I'm "revamping" the R/D longbow I build last winter/spring. It had a little bit of limb twist I was never able to get rid of. The tips were wide (~2/3") and the tip overlays were thick. Figured the exercise will be good for learning. Now that I have some new power tools, I'll be able to make many more bows.
Narrowed the tips... next I'll tackle the limb twist, and then it will be retillering. My tillering tree has a cradle much like the pics of the one Roy has posted, which helps prevent tipping in the tree.
Problem is, my handle now has a slight locator grip cut into it. So it doesn't sit level in the cradle. I build an insert to form fit the grip, exactly where my hand would be (I use pressure on the entire hand, from thumb web to heel). However, since the bow is built symmetrically, and I'm drawing from a split finger location, the bow immediately tips towards the top limb when I start drawing. The pull string is hooked on above the insert on the grip, so it makes total sense why it tips. It doesn't tip in my hand when I draw of course, but I'm sure my brain subconsciously adds pressure where needed on the grip to prevent that from happening.

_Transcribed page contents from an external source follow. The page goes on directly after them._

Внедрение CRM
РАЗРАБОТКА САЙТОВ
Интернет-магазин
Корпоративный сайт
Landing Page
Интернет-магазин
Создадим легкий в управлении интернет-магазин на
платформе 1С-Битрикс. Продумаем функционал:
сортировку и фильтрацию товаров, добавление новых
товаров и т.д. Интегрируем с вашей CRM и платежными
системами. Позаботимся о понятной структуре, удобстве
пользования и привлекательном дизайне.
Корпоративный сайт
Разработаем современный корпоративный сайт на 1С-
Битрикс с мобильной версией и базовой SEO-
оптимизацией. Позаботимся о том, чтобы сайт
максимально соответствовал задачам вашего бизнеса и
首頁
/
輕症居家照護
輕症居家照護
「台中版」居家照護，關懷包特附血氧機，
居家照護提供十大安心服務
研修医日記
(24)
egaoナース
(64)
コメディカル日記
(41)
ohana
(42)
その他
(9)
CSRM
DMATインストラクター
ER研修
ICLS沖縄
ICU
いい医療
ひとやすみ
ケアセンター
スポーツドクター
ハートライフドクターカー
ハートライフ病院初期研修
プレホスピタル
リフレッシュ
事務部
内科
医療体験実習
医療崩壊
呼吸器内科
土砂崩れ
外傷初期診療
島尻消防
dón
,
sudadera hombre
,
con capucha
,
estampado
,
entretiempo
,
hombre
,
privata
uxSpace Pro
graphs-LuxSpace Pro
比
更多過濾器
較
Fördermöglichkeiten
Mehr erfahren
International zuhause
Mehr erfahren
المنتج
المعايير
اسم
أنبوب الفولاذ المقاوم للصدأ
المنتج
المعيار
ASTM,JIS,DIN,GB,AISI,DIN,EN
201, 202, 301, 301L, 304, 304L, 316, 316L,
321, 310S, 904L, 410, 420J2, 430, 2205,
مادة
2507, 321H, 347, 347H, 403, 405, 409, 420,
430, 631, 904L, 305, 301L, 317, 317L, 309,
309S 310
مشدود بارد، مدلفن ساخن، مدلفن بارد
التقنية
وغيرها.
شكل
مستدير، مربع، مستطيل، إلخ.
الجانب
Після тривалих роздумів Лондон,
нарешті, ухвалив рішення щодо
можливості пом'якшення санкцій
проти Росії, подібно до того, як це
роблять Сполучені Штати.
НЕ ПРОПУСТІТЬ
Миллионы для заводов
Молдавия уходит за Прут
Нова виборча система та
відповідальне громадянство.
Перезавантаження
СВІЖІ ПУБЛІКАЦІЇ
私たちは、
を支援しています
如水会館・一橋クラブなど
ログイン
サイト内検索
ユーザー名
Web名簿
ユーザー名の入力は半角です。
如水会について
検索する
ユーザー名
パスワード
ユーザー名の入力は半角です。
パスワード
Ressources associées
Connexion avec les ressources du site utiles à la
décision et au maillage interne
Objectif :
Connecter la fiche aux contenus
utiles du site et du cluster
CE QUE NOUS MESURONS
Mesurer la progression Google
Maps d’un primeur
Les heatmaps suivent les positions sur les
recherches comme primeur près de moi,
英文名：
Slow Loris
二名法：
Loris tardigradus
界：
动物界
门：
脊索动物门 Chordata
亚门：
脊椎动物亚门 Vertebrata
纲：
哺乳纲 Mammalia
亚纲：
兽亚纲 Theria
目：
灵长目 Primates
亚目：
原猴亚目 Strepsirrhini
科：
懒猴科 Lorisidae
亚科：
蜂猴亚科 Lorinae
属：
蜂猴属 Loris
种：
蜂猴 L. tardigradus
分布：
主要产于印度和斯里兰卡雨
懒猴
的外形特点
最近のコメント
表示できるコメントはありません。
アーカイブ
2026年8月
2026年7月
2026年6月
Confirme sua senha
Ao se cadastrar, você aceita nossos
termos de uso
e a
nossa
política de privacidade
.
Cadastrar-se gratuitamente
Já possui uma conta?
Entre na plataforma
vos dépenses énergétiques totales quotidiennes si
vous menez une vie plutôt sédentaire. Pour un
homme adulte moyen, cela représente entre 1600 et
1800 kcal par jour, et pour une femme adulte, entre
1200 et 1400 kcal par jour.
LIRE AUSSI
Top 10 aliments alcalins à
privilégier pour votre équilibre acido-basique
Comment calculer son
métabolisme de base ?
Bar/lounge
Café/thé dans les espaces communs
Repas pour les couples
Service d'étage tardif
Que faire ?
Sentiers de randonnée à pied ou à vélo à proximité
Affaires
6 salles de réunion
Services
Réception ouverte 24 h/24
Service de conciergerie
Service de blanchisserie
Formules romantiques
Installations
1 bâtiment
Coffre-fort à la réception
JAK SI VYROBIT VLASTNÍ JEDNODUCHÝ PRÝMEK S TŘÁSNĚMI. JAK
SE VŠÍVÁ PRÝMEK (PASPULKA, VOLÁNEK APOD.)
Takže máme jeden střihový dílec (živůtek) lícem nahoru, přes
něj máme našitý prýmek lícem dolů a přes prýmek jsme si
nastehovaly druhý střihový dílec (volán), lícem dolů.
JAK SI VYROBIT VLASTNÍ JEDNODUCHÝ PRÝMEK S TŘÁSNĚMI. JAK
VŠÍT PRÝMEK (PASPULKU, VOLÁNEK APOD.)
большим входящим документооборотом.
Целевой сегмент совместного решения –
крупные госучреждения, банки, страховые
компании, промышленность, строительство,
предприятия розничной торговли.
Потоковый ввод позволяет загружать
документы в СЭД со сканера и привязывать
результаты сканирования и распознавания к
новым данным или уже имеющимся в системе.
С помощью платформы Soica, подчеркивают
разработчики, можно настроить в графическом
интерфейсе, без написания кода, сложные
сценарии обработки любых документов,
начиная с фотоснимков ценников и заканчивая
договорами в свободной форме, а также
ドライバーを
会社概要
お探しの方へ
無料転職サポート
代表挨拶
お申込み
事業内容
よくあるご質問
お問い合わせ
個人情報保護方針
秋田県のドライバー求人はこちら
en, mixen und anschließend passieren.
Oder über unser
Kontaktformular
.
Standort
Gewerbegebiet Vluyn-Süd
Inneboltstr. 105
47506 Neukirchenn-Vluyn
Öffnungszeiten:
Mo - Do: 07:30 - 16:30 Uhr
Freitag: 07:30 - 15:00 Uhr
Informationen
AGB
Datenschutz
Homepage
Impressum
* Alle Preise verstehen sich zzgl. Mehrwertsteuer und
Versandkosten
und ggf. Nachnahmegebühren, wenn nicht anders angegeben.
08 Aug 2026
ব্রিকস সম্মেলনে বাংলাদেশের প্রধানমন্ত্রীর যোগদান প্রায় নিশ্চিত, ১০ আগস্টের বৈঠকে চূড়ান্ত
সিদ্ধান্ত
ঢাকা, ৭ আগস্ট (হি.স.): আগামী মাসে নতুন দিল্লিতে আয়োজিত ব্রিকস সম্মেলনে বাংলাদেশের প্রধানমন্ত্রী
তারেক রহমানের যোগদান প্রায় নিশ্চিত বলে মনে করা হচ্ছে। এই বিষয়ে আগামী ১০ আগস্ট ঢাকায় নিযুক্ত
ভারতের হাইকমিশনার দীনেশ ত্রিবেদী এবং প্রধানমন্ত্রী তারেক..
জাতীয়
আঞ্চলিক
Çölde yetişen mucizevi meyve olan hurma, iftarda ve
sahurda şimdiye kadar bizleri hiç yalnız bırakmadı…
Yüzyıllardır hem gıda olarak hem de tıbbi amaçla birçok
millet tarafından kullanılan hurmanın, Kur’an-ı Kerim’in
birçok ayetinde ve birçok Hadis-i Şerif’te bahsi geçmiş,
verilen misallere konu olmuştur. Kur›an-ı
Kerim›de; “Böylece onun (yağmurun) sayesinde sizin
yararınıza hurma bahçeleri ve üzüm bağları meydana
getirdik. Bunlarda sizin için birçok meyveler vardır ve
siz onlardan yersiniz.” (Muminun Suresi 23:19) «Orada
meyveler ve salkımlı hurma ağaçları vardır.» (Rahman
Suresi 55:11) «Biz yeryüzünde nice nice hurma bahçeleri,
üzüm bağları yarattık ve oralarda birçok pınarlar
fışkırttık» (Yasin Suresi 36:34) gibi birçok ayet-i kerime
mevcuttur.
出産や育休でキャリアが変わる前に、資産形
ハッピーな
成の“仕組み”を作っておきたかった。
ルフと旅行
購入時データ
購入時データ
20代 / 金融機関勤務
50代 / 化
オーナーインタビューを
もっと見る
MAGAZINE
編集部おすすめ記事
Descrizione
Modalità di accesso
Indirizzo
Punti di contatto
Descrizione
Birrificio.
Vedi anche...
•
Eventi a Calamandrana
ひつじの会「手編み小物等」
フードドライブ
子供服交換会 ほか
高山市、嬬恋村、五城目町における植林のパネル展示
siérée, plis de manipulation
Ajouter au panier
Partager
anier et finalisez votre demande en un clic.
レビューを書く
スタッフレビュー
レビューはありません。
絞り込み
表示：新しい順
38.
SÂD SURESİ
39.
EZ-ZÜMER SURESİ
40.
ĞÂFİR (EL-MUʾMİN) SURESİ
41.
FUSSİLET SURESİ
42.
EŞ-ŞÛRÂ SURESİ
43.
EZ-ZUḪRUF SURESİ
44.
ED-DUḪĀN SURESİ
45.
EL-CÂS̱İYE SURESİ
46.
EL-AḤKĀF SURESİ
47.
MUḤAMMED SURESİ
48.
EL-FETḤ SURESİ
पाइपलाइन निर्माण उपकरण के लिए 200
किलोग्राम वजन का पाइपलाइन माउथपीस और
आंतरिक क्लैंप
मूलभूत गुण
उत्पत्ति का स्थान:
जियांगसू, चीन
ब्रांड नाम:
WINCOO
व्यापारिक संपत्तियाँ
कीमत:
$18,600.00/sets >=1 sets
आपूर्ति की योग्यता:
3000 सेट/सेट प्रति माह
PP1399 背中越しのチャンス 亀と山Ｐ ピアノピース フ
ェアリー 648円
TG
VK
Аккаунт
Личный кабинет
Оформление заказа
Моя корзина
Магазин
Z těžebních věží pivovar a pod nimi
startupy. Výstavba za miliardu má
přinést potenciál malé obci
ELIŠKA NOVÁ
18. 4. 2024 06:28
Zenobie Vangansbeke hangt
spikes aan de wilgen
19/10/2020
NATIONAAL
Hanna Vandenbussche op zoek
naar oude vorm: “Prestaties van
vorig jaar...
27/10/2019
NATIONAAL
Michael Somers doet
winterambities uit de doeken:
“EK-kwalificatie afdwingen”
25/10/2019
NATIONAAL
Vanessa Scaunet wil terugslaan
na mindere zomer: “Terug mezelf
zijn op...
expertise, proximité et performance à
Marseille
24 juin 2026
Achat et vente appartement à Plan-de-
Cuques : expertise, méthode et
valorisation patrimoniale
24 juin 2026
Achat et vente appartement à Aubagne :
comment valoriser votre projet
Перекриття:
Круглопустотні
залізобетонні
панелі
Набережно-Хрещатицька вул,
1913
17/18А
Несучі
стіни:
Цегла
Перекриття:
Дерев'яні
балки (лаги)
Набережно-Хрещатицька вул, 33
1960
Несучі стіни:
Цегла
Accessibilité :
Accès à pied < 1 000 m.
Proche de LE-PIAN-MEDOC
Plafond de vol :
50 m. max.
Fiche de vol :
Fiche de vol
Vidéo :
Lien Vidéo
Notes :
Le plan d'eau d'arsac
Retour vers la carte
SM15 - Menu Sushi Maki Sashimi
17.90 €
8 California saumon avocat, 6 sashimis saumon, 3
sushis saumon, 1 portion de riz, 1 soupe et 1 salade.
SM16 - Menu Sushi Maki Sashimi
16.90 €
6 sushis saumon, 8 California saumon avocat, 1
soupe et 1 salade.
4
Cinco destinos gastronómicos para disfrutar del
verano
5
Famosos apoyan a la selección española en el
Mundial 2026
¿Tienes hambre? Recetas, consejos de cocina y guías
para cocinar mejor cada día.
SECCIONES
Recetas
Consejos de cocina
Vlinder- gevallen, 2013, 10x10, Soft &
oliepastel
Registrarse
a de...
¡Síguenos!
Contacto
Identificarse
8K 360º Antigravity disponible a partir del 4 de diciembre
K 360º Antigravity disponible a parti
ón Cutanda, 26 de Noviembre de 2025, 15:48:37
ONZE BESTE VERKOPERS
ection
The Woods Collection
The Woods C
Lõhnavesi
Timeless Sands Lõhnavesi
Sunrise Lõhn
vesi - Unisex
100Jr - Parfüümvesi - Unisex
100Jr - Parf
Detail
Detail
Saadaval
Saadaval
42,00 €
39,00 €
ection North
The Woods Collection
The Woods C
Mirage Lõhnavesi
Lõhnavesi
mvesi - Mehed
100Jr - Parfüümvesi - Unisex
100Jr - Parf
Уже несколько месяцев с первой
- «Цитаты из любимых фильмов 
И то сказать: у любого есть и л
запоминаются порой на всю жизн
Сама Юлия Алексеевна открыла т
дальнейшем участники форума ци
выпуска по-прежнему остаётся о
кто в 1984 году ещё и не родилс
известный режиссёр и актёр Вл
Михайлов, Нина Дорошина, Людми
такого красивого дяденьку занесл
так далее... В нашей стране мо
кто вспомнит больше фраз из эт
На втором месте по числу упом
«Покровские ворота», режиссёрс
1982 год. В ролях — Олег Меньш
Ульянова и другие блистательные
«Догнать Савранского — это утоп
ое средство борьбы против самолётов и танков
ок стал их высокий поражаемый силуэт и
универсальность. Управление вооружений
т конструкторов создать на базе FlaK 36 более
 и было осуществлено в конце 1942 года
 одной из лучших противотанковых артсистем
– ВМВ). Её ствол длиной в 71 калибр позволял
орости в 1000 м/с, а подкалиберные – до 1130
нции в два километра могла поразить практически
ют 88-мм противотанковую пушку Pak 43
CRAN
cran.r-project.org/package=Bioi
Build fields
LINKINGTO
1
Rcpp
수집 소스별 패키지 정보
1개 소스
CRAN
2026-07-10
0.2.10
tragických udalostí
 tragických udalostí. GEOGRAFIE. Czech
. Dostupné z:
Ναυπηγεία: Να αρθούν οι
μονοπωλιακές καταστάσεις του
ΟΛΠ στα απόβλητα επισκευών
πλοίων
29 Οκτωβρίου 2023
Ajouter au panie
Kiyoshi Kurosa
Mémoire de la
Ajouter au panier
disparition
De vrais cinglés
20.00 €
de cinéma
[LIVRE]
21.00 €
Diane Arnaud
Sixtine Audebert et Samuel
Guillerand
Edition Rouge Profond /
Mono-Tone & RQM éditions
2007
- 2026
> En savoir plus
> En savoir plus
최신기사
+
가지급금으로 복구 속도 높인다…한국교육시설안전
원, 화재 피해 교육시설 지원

I'm wondering what the best way will be to set up my tree to accurately mimic my draw hand, but not allow the bow to tip in the tree. Can I strap it down over the center of the grip? Should I just adjust the cradle insert so that it extends above the seesaw tipping point? When I hold the bow steady with one hand and draw the tiller string with the other, the tiller string pulls straight down.